(Machine-readable electronics designs)
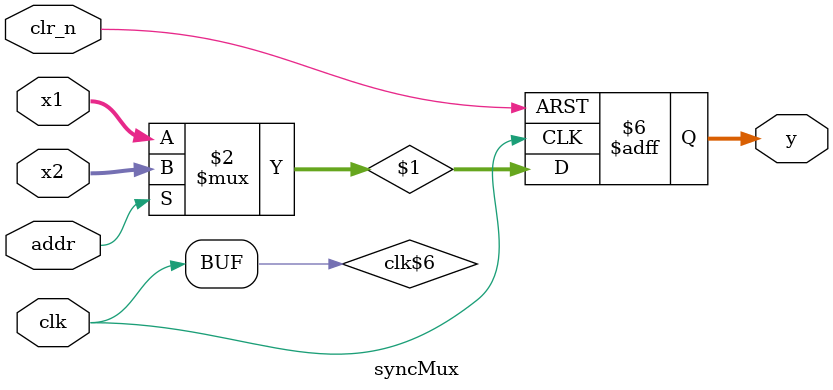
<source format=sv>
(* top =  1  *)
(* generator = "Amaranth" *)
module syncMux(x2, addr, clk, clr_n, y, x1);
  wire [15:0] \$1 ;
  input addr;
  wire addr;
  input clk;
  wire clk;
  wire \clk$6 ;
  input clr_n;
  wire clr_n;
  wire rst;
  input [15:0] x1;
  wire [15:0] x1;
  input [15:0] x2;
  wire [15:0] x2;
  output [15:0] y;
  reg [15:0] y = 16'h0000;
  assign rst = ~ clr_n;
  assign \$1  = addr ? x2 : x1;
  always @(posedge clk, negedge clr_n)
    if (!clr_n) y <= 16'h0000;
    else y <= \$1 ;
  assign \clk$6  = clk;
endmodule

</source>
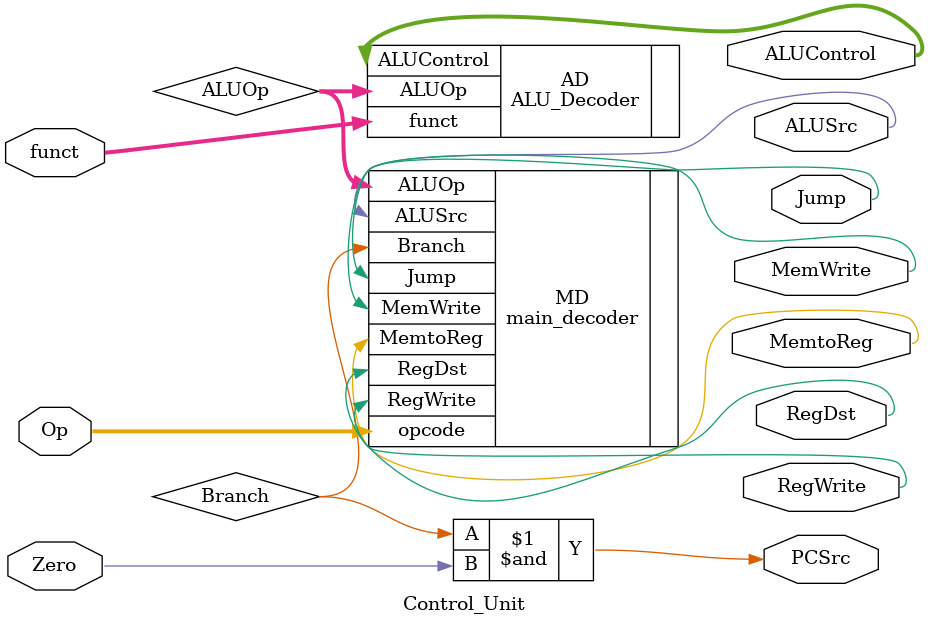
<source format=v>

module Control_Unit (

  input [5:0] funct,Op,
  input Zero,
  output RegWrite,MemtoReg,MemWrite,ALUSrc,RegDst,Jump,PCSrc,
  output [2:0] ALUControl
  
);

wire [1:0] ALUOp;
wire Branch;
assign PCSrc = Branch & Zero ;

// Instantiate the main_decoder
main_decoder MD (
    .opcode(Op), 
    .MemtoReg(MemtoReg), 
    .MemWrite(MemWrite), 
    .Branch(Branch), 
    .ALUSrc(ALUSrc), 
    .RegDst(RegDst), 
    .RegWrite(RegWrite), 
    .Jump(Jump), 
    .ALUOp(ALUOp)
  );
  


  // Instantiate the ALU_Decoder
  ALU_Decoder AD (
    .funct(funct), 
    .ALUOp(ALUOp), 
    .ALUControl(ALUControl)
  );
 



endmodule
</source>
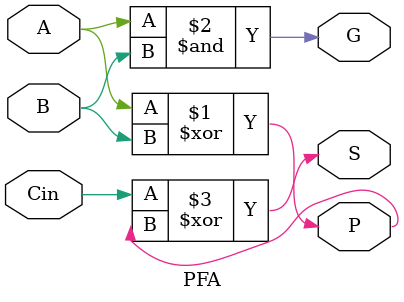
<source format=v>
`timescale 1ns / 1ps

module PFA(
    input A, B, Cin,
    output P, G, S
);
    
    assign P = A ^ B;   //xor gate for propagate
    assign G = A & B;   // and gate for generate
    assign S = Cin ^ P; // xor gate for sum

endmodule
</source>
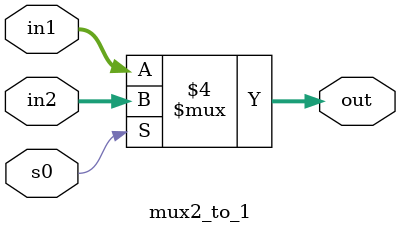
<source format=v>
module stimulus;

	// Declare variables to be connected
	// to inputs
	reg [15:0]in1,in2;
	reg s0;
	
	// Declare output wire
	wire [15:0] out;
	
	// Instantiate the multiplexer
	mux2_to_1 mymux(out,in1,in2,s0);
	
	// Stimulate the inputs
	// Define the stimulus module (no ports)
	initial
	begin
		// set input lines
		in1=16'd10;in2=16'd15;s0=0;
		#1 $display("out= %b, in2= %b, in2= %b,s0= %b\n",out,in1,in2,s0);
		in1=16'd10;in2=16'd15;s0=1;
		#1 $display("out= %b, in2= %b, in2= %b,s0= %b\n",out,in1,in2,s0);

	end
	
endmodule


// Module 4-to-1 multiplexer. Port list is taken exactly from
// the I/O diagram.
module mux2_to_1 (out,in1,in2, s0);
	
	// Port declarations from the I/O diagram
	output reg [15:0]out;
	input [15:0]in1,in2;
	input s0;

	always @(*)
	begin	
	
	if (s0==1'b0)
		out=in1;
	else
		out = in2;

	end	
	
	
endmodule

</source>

WHAT THIS TASK INVOLVES - Copy all lines above containing the string "MemtoReg".

TASK OUTPUT -
  output RegWrite,MemtoReg,MemWrite,ALUSrc,RegDst,Jump,PCSrc,
    .MemtoReg(MemtoReg), 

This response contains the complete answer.